Because positive psychology sought to redress the dominant focus on studying disease and mental illness, positive psychology was often perceived as celebrating hedonism and discounting any suffering as part of a flourishing life. Positive sociology will seek a more balanced approach to pleasure and pain in understanding human flourishing and the common good. Even if suffering itself is not a human good, positive sociology can nonetheless explore the conditions under which suffering transforms persons or societies in positive ways. Furthermore, social units of families, communities and nations are difficult to imagine without some level of voluntary sacrifice, as the common good often requires some people freely giving up an individual good in order to benefit others. It is often through suffering or sacrifice that one’s capacity to do good and experience good increases.

Positive sociology will build on positive psychology and the capabilities approach while also deepening reflection on how the sociological tradition contributes to the study of the social preconditions of human flourishing and the common good. For example, positive sociology aims to recover the lost goods in much classical sociology, notably that of Durkheim, Marx and Simmel, each of whom were keenly interested in describing human flourishing and the common good. Similarly, much contemporary sociological work on successful societies, real utopias, and collective rituals implies a keen interest in human flourishing and the common good.

Positive sociology will thus unite various subfields in contemporary sociology and unite current sociological work with a deep historical understanding of the sociological tradition itself. Furthermore, in describing the causes of social inequalities, much contemporary sociology focuses on the past. Positive sociology will encourage a future-oriented sociological imagination that builds on Simmel’s concept of the person as purpose-driven and future-oriented.

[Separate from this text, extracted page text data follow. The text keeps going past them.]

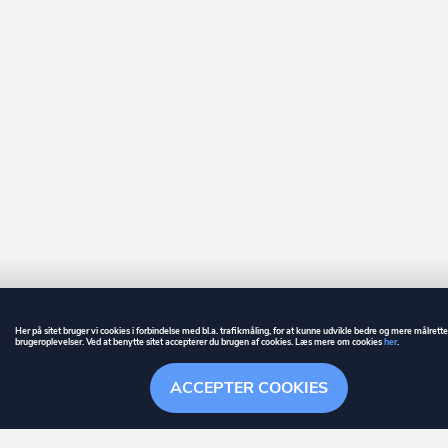
Her på sitet bruger vi cookies i forbindelse med bl.a. trafikmåling, for at kunne udvikle bedre og mere målrett
brugeroplevelser. Ved at benytte sitet accepterer du brugen af cookies. Læs mere om cookies
her
.
GUIDE
BETINGELSER
ACCEPTER COOKIES
ownr
er et registreret varemærke tilhørende ownr ApS – CVR nr.: 36 40 88 
Overblik
Søgehistorik
Menu
Følge
Stationsparken 26. 2., 2600 Glostrup, info@ownr.dk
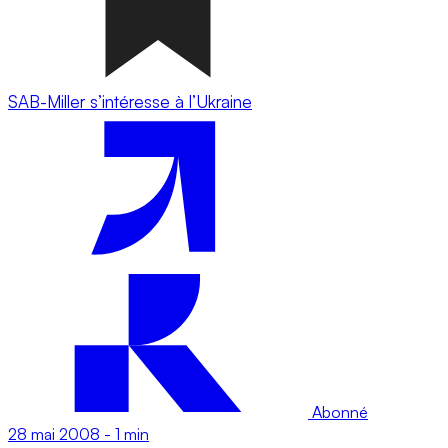
SAB-Miller s’intéresse à l’Ukraine
Abonné
28 mai 2008
-
1 min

Although positive sociology acknowledges Max Weber’s point that that values influence the formation of research questions and the interpretation of research results, positive sociology also holds that social science can describe the world as it is. Hence the goal of positive sociology is to create new knowledge about the social preconditions of human flourishing and the common good; this new knowledge will inform public policies but the definition of those policies rests on values and ideologies which positive sociology cannot define.

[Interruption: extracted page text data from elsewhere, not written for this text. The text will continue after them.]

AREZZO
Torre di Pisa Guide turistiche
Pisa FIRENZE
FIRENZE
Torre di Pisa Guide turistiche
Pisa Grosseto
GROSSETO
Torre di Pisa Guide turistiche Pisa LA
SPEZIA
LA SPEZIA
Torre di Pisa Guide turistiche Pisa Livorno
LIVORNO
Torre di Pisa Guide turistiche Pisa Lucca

During 2013, we aim to expand the network of scholars interested in launching positive sociology—the study of the social preconditions of human flourishing and the common good. Positive sociology will be both methodologically pluralistic, drawing on rich sociological traditions in ethnography, comparative-historical sociology, and survey analysis. The questions positive sociologists ask may be informed by various ideologies, values and worldviews.

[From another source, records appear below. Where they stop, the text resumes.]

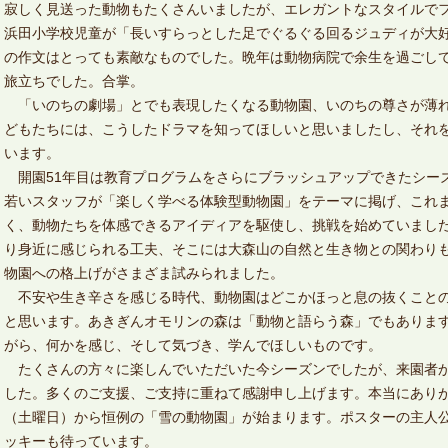
寂しく見送った動物もたくさんいましたが、エレガントなスタイルで
浜田小学校児童が「長いすらっとした足でぐるぐる回るジュディが大
の作文はとっても素敵なものでした。晩年は動物病院で余生を過ごして
旅立ちでした。合掌。
「いのちの劇場」とでも表現したくなる動物園、いのちの尊さが薄れ
どもたちには、こうしたドラマを知ってほしいと思いましたし、それ
います。
開園51年目は教育プログラムをさらにブラッシュアップできたシー
若いスタッフが「楽しく学べる体験型動物園」をテーマに掲げ、これ
く、動物たちを体感できるアイディアを駆使し、挑戦を始めていまし
り身近に感じられる工夫、そこには大森山の自然と生き物との関わり
物園への格上げがさまざま試みられました。
不安や生き辛さを感じる時代、動物園はどこかほっと息の抜くことの
と思います。あきぎんオモリンの森は「動物と語らう森」でもありま
がら、何かを感じ、そして気づき、学んでほしいものです。
たくさんの方々に楽しんでいただいた今シーズンでしたが、来園者か
した。多くのご支援、ご支持に重ねて感謝申し上げます。本当にありが
（土曜日）から恒例の「雪の動物園」が始まります。ポスターの主人
ッキーも待っています。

This spring, I will introduce positive psychology and positive sociology in my two undergraduate classes by teaching important works by positive psychologists such as Martin Seligman, Barbara Frederickson, and Chris Peterson. I will also introduce students to the important work being done by sociologists Chris Smith, Philip Gorski, Nicolette Manglos and myself on theorizing the common good using sociological theories and tools.

What articles or books have you read that would be instructive for students and academics working in positive sociology? What do you see as the strengths and potential pitfalls of the positive sociology movement? Would you like to join the new network of positive sociologists?

Margarita Mooney is an Associate Research Scientist in the Department of Sociology at Yale University. Her areas of interest include religion, culture, immigration and economic sociology. Her book Faith Makes Us Live: Surviving and Thriving in the Haitian Diaspora was published by University of California Press in 2009.